# Görev talimatları
**1)** Kira uyuşmazlıklarında arabuluculuğu anlatan metne göre, gayrimenkul hukuku uzmanlarının değerlendirdiği düzenleme hangi tarihte yürürlüğe girecek?
**2)** Kira uyuşmazlıklarında arabuluculuğu anlatan metni son cümlesinden sonra sürdürün.

# Okuma metni
━━━━━━━━
Böylece yılda yaklaşık 74 bin kira uyuşmazlığı da ara bulucuya gidecek. Ayrıca kira uyuşmazlığıyla birlikte kat mülkiyeti, komşu hakkı ve ortaklığın giderilmesinden kaynaklı yılda yaklaşık 126 bin uyuşmazlığın arabuluculukla çözüme kavuşturulması hedefleniyor.
Görüşmeler sonrasında anlaşma sağlanamaması halinde dava açılabilecek.
"ARA BULUCU TARAFLARI ÇAĞIRIP ONLARI İKNA ETMEYE ÇALIŞACAK"
Gayrimenkul hukuku uzmanları, 1 Eylül 2023'te yürürlüğe girecek düzenlemeyi değerlendirdi.
Gayrimenkul Hukuku Derneği Başkanı Ali Güvenç Kiraz, son dönemde kiracı ile mal sahibi arasındaki ilişkinin ciddi şekilde bozulmasının, artan davaların ve sulh hukuk mahkemeleri ile icra mahkemelerinin kira sözleşmesi kaynaklı ihtilaflar nedeniyle kilitlenmiş olmasının bu davalarla ilgili ara buluculuk sürecini gündeme getirdiğini söyledi.
━━━━━━━━
# Toplanan veriler

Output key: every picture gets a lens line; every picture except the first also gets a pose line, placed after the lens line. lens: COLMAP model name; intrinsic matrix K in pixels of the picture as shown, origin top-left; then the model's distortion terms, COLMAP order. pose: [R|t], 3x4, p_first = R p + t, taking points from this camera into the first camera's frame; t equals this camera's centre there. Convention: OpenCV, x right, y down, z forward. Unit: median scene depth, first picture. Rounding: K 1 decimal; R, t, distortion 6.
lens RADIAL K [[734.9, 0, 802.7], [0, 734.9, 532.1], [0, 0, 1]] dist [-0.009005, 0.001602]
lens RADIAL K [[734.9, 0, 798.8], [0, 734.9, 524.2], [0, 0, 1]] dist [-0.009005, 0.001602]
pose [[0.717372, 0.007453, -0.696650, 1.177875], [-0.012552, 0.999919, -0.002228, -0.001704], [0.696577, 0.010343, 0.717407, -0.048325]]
━━━━━━━━
# Verilen cevaplar
**1)** 1 Eylül 2023'te.

**2)**
Yeni düzenlemeyle kira sözleşmesi kaynaklı ihtilaflarda ara bulucunun zorunlu hale getirildiğini vurgulayan Kiraz, yasanın 1 Eylül'den itibaren geçerli olacağını, bu tarihten önce açılacak tüm davaları ve tahliye talepli icra takipleri için ara bulucunun zorunlu olmayacağını kaydetti.
Kiraz, "1 Eylül'den itibaren bir mal sahibi veya kiracı, dava açmak istediği takdirde ara buluculuk sürecini geçmeden doğrudan dava açamayacak ve dava açsa bile davası usul yönünden reddedilecektir." dedi.
O tarihten sonra ara bulucunun kendisine yapılan başvuru kapsamında tarafların iddia ve savunmalarını yazılı olarak alacağını ve sonrasında da tarafları uzlaşma görüşmesine davet edeceğini aktaran Kiraz, bu davete icabet edilmesi halinde taraflara yargılama sürecinin uzunluğunu, tüm tarafların aslında memnun olamayacağını, ciddi bir zaman ve enerji kaybı oluşturacağını anlatacağını söyledi.
"ARA BULUCULUK MEKANİZMASI ÖNEMLİ BİR GÖREVİ YERİNE GETİRECEK"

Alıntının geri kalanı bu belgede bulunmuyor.